Almost every site like this gets this wrong - if the switching only happens once the image has finished loading, you need to otherwise hide the now-wrong image. Having to second-guess whether an image has loaded is asinine.

agumonkey · on April 17, 2017

some have a slightly different UX making it more obvious, IIRC fabrice bellard site for BPG format uses mouse down events to show the filtered version, it's way random than hovering on a link so you intuitively wait more on the first held down.

Folkloretiger · on April 17, 2017

Could this be applied to cosmological images from large telescopes.

semi-extrinsic · on April 17, 2017

In the trivial sense, yes of course it could be applied. The real question is "would super-resolution be useful for images from large telescopes?", and I believe the answer is "mostly no".

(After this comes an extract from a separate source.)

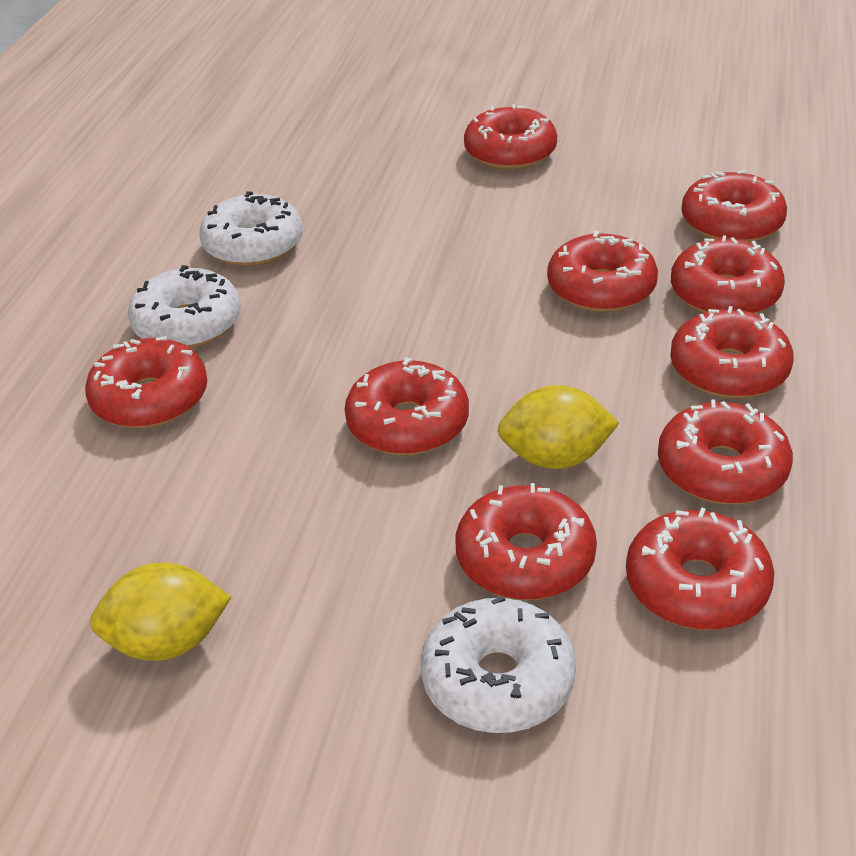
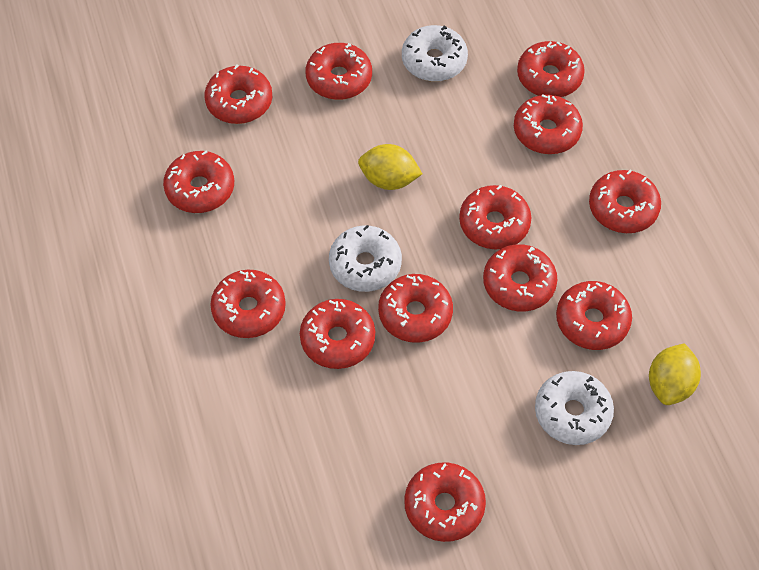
red donut: [85,336,207,429] [345,357,469,455] [455,483,597,600] [464,104,557,170] [547,231,658,313] [626,507,775,630] [658,399,793,504] [670,306,794,399] [671,235,785,314] [681,170,787,243] = 10 -> [163,151,234,213] [204,65,272,124] [210,270,286,338] [300,299,375,369] [306,43,372,100] [378,274,453,343] [404,462,486,542] [459,185,531,250] [483,244,557,311] [514,94,583,154] [517,41,585,97] [556,281,632,350] [589,170,661,233] = 13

I guess (one of) the exception(s) would be if you have many smaller telescopes that could scan the sky much faster than the few big ones, the small ones could use super-resolution techniques to look for objects that the big ones might find interesting. But I think "astronomer time" rather than "telescope time" is usually the limiting factor.

Mind you, telescopes already do a host of physical tricks to improve resolution, like sensor cooling, stacking images, adaptive optics with laser guide stars, advanced noise filtering etc. Whether ML super-resolution stuff would actually be useful on top of all those tricks is a question for the astronomers in the crowd.

deepnotderp · on April 17, 2017

Before the inevitable "enhance" comments come in, please note that these nets are making up the information to insert based on information from the training set.

goombastic · on April 17, 2017

I wonder what this can do for astronomy.

hobofan · on April 17, 2017

How do you mean? AFAIK since those networks "halucinate" the additional data based on similar but actually unrelated data, its not of much use in science where accurate data is important.